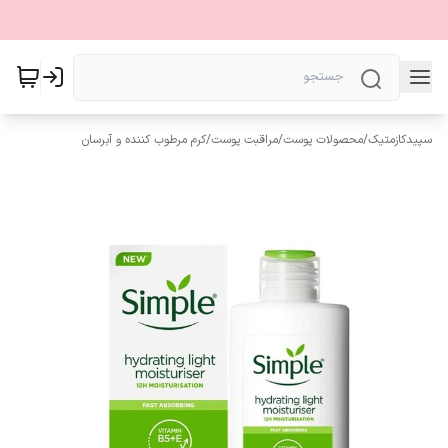
سپیدکازمتیک
/
محصولات پوست
/
مراقبت پوست
/
کرم مرطوب کننده و آبرسان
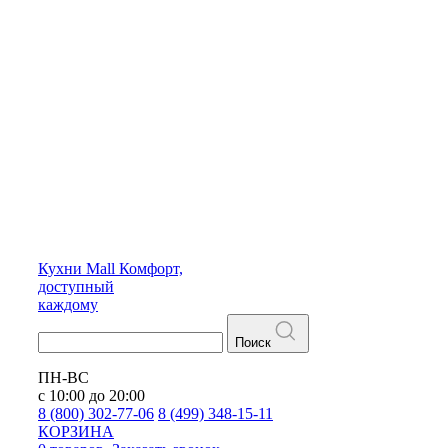
Кухни
Mall
Комфорт,
доступный
каждому
Поиск
ПН-ВС
с 10:00 до 20:00
8 (800) 302-77-06
8 (499) 348-15-11
КОРЗИНА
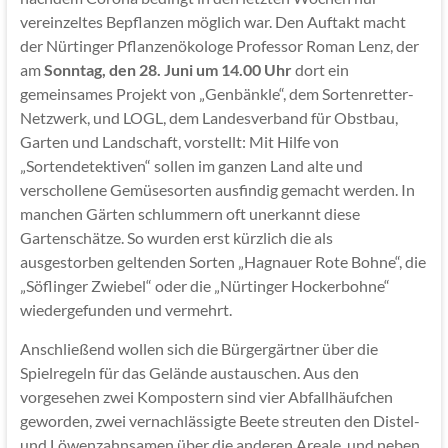
vereinzeltes Bepflanzen möglich war. Den Auftakt macht
der Nürtinger Pflanzenökologe Professor Roman Lenz, der
am
Sonntag, den 28. Juni um 14.00 Uhr
dort ein
gemeinsames Projekt von „Genbänkle“, dem Sortenretter-
Netzwerk, und LOGL, dem Landesverband für Obstbau,
Garten und Landschaft, vorstellt: Mit Hilfe von
„Sortendetektiven“ sollen im ganzen Land alte und
verschollene Gemüsesorten ausfindig gemacht werden. In
manchen Gärten schlummern oft unerkannt diese
Gartenschätze. So wurden erst kürzlich die als
ausgestorben geltenden Sorten „Hagnauer Rote Bohne“, die
„Söflinger Zwiebel“ oder die „Nürtinger Hockerbohne“
wiedergefunden und vermehrt.
Anschließend wollen sich die Bürgergärtner über die
Spielregeln für das Gelände austauschen. Aus den
vorgesehen zwei Kompostern sind vier Abfallhäufchen
geworden, zwei vernachlässigte Beete streuten den Distel-
und Löwenzahnsamen über die anderen Areale, und neben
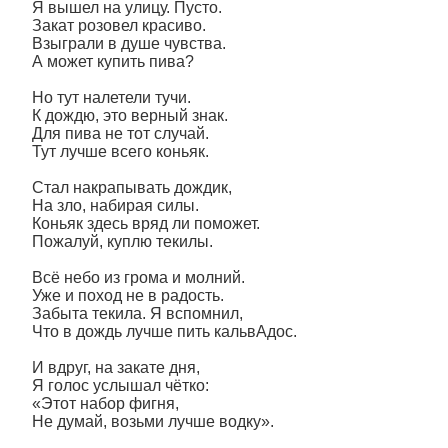
Я вышел на улицу. Пусто.
Закат розовел красиво.
Взыграли в душе чувства.
А может купить пива?
Но тут налетели тучи.
К дождю, это верный знак.
Для пива не тот случай.
Тут лучше всего коньяк.
Стал накрапывать дождик,
На зло, набирая силы.
Коньяк здесь вряд ли поможет.
Пожалуй, куплю текилы.
Всё небо из грома и молний.
Уже и поход не в радость.
Забыта текила. Я вспомнил,
Что в дождь лучше пить кальвАдос.
И вдруг, на закате дня,
Я голос услышал чётко:
«Этот набор фигня,
Не думай, возьми лучше водку».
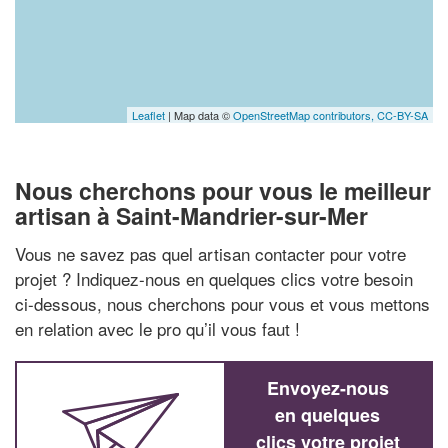
Leaflet
| Map data ©
OpenStreetMap contributors,
CC-BY-SA
Nous cherchons pour vous le meilleur
artisan à Saint-Mandrier-sur-Mer
Vous ne savez pas quel artisan contacter pour votre
projet ? Indiquez-nous en quelques clics votre besoin
ci-dessous, nous cherchons pour vous et vous mettons
en relation avec le pro qu’il vous faut !
Envoyez-nous
en quelques
clics votre projet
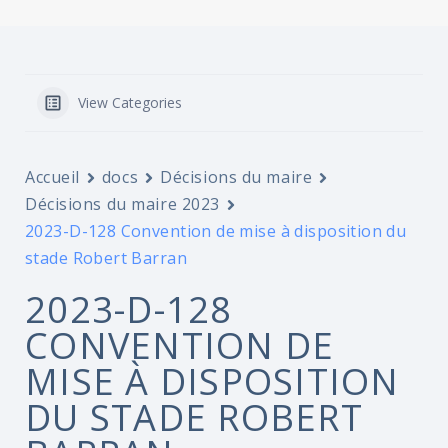
View Categories
Accueil
docs
Décisions du maire
Décisions du maire 2023
2023-D-128 Convention de mise à disposition du
stade Robert Barran
2023-D-128
CONVENTION DE
MISE À DISPOSITION
DU STADE ROBERT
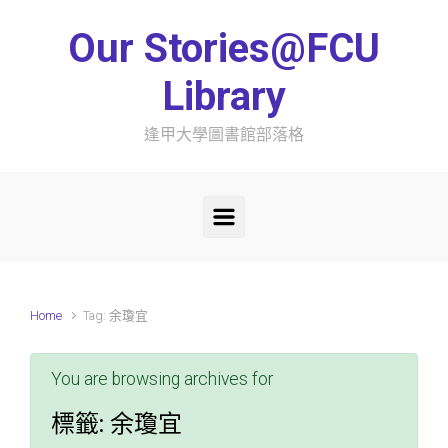
Skip to main content
Our Stories@FCU
Library
逢甲大學圖書館部落格
Home
Tag: 余瓊宜
You are browsing archives for
標籤:
余瓊宜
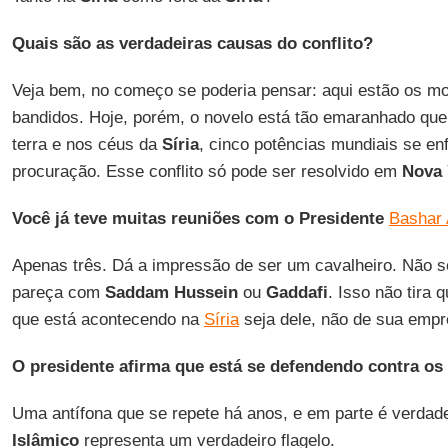
Quais são as verdadeiras causas do conflito?
Veja bem, no começo se poderia pensar: aqui estão os mo
bandidos. Hoje, porém, o novelo está tão emaranhado que
terra e nos céus da
Síria
, cinco potências mundiais se en
procuração. Esse conflito só pode ser resolvido em
Nova 
Você já teve muitas reuniões com o Presidente
Bashar
Apenas três. Dá a impressão de ser um cavalheiro. Não s
pareça com
Saddam Hussein
ou
Gaddafi
. Isso não tira 
que está acontecendo na
Síria
seja dele, não de sua empr
O presidente afirma que está se defendendo contra os
Uma antífona que se repete há anos, e em parte é verdad
Islâmico
representa um verdadeiro flagelo.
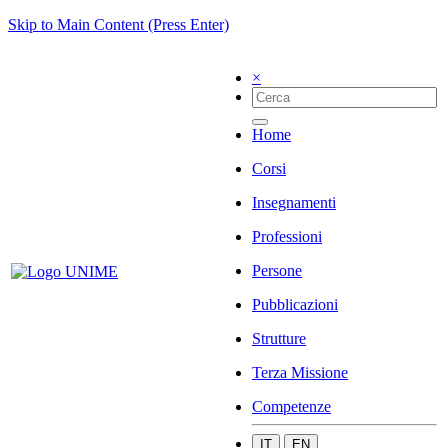
Skip to Main Content (Press Enter)
×
Home
Corsi
Insegnamenti
Professioni
Persone
Pubblicazioni
Strutture
Terza Missione
Competenze
IT
EN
************
**THE TASK**
Give every line of text read from the records as a single numbered list, skipping blank lines. Leave the pictures out of the answer.

**ANSWER SPACE**
1. سپیدکازمتیک
2. /
3. محصولات پوست
4. /
5. مراقبت پوست
6. /
7. کرم مرطوب کننده و آبرسان
8. Кухни
9. Mall
10. Комфорт,
11. доступный
12. каждому
13. Поиск
14. ПН-ВС
15. с 10:00 до 20:00
16. 8 (800) 302-77-06
17. 8 (499) 348-15-11
18. КОРЗИНА
19. vereinzeltes Bepflanzen möglich war. Den Auftakt macht
20. der Nürtinger Pflanzenökologe Professor Roman Lenz, der
21. am
22. Sonntag, den 28. Juni um 14.00 Uhr
23. dort ein
24. gemeinsames Projekt von „Genbänkle“, dem Sortenretter-
25. Netzwerk, und LOGL, dem Landesverband für Obstbau,
26. Garten und Landschaft, vorstellt: Mit Hilfe von
27. „Sortendetektiven“ sollen im ganzen Land alte und
28. verschollene Gemüsesorten ausfindig gemacht werden. In
29. manchen Gärten schlummern oft unerkannt diese
30. Gartenschätze. So wurden erst kürzlich die als
31. ausgestorben geltenden Sorten „Hagnauer Rote Bohne“, die
32. „Söflinger Zwiebel“ oder die „Nürtinger Hockerbohne“
33. wiedergefunden und vermehrt.
34. Anschließend wollen sich die Bürgergärtner über die
35. Spielregeln für das Gelände austauschen. Aus den
36. vorgesehen zwei Kompostern sind vier Abfallhäufchen
37. geworden, zwei vernachlässigte Beete streuten den Distel-
38. und Löwenzahnsamen über die anderen Areale, und neben
39. Я вышел на улицу. Пусто.
40. Закат розовел красиво.
41. Взыграли в душе чувства.
42. А может купить пива?
43. Но тут налетели тучи.
44. К дождю, это верный знак.
45. Для пива не тот случай.
46. Тут лучше всего коньяк.
47. Стал накрапывать дождик,
48. На зло, набирая силы.
49. Коньяк здесь вряд ли поможет.
50. Пожалуй, куплю текилы.
51. Всё небо из грома и молний.
52. Уже и поход не в радость.
53. Забыта текила. Я вспомнил,
54. Что в дождь лучше пить кальвАдос.
55. И вдруг, на закате дня,
56. Я голос услышал чётко:
57. «Этот набор фигня,
58. Не думай, возьми лучше водку».
59. Leaflet
60. | Map data ©
61. OpenStreetMap contributors,
62. CC-BY-SA
63. Nous cherchons pour vous le meilleur
64. artisan à Saint-Mandrier-sur-Mer
65. Vous ne savez pas quel artisan contacter pour votre
66. projet ? Indiquez-nous en quelques clics votre besoin
67. ci-dessous, nous cherchons pour vous et vous mettons
68. en relation avec le pro qu’il vous faut !
69. Envoyez-nous
70. en quelques
71. clics votre projet
72. View Categories
73. Accueil
74. docs
75. Décisions du maire
76. Décisions du maire 2023
77. 2023-D-128 Convention de mise à disposition du
78. stade Robert Barran
79. 2023-D-128
80. CONVENTION DE
81. MISE À DISPOSITION
82. DU STADE ROBERT
83. Skip to main content
84. Our Stories@FCU
85. Library
86. 逢甲大學圖書館部落格
87. Home
88. Tag: 余瓊宜
89. You are browsing archives for
90. 標籤:
91. 余瓊宜
92. Quais são as verdadeiras causas do conflito?
93. Veja bem, no começo se poderia pensar: aqui estão os mo
94. bandidos. Hoje, porém, o novelo está tão emaranhado que
95. terra e nos céus da
96. Síria
97. , cinco potências mundiais se en
98. procuração. Esse conflito só pode ser resolvido em
99. Nova 
100. Você já teve muitas reuniões com o Presidente
101. Bashar
102. Apenas três. Dá a impressão de ser um cavalheiro. Não s
103. pareça com
104. Saddam Hussein
105. ou
106. Gaddafi
107. . Isso não tira 
108. que está acontecendo na
109. Síria
110. seja dele, não de sua empr
111. O presidente afirma que está se defendendo contra os
112. Uma antífona que se repete há anos, e em parte é verdad
113. Islâmico
114. representa um verdadeiro flagelo.
115. Skip to Main Content (Press Enter)
116. ×
117. Home
118. Corsi
119. Insegnamenti
120. Professioni
121. Persone
122. Pubblicazioni
123. Strutture
124. Terza Missione
125. Competenze
126. IT
127. EN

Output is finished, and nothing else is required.